** AVAILABLE DATA follows **

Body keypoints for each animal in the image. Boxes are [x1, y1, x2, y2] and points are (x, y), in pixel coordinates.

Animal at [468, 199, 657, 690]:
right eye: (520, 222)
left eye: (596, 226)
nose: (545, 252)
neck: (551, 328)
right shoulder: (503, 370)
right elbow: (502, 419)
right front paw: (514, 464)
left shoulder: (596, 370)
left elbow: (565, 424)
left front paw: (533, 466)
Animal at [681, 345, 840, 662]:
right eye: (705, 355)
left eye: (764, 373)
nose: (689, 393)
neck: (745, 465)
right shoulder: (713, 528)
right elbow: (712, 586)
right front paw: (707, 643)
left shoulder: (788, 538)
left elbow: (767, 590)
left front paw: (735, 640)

** End of AVAILABLE DATA **
** AVAILABLE DATA follows **

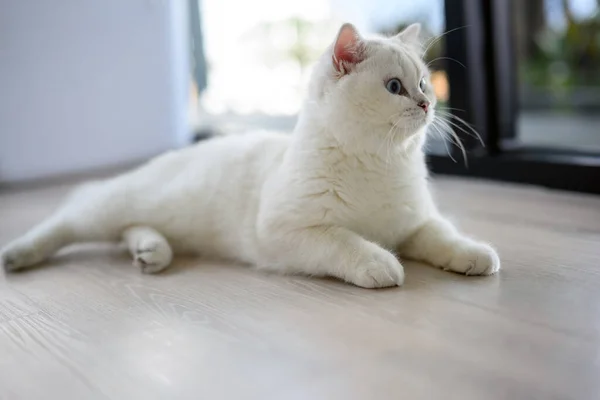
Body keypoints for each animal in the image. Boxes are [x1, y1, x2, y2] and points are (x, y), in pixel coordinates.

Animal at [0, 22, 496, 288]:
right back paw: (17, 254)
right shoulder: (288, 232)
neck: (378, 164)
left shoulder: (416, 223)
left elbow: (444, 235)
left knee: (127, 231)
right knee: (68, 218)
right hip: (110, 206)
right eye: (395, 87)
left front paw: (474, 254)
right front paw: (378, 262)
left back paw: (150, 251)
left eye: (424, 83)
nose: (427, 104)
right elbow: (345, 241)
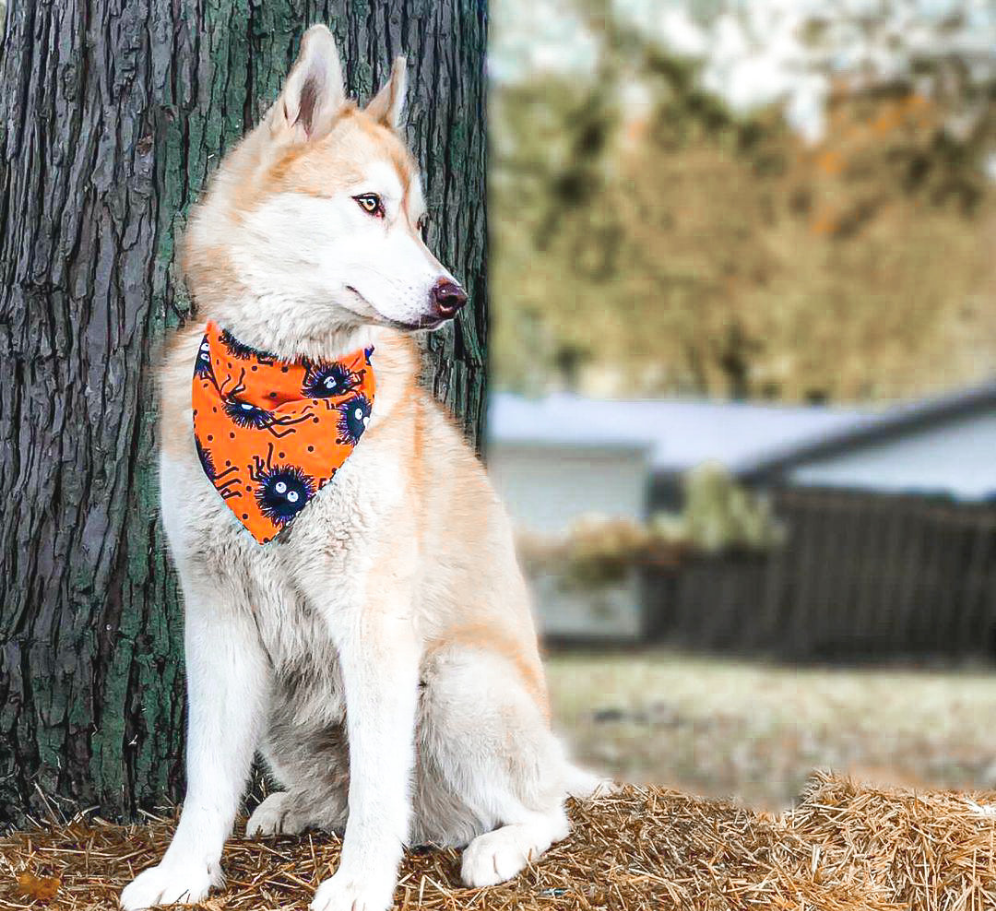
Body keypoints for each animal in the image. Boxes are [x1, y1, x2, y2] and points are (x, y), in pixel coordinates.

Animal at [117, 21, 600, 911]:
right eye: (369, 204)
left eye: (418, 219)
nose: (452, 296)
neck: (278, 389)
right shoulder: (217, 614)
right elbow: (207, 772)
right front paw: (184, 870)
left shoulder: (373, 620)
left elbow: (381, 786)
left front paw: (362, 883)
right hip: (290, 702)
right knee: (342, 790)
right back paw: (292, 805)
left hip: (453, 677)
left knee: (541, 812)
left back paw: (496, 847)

** End of AVAILABLE DATA **
** AVAILABLE DATA follows **

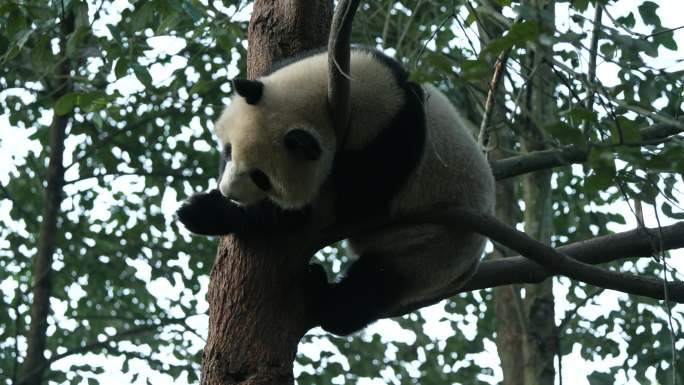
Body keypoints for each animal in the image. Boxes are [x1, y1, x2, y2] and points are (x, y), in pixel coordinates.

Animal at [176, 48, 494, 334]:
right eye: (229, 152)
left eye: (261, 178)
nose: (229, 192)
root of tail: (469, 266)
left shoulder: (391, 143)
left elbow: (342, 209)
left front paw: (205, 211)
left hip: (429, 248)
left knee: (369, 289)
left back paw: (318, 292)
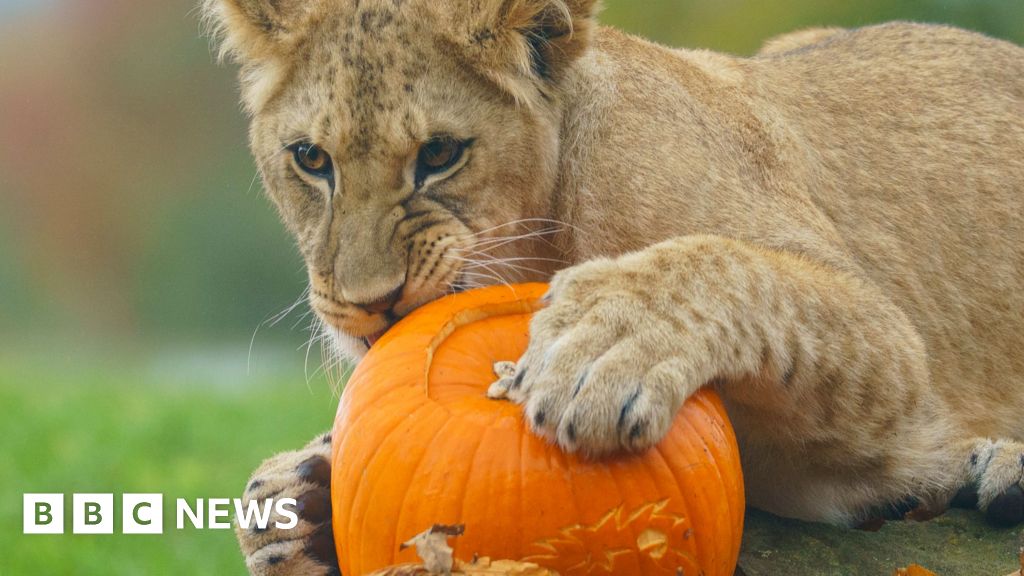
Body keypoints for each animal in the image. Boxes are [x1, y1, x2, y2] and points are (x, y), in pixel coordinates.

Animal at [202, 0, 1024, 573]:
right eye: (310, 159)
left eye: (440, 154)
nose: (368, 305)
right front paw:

** End of AVAILABLE DATA **

TASK BRIEF: Output exactly the stretch of the listing that begins at the line containing "left eye: (424, 83)" and ends at the line containing "left back paw: (496, 847)", both kept. Omit pictures and everything else.

RESULT BELOW:
left eye: (424, 83)
nose: (427, 104)
right elbow: (345, 241)
Body keypoints for each animal in the image. Boxes are [x1, y1, x2, y2] and points are (x, y), in pixel coordinates.

Animal at [117, 21, 600, 911]:
right eye: (369, 204)
left eye: (418, 219)
nose: (452, 296)
neck: (278, 389)
right shoulder: (217, 614)
right elbow: (207, 772)
right front paw: (184, 870)
left shoulder: (373, 620)
left elbow: (381, 786)
left front paw: (362, 883)
right hip: (290, 702)
right knee: (342, 790)
right back paw: (292, 805)
left hip: (453, 677)
left knee: (541, 812)
left back paw: (496, 847)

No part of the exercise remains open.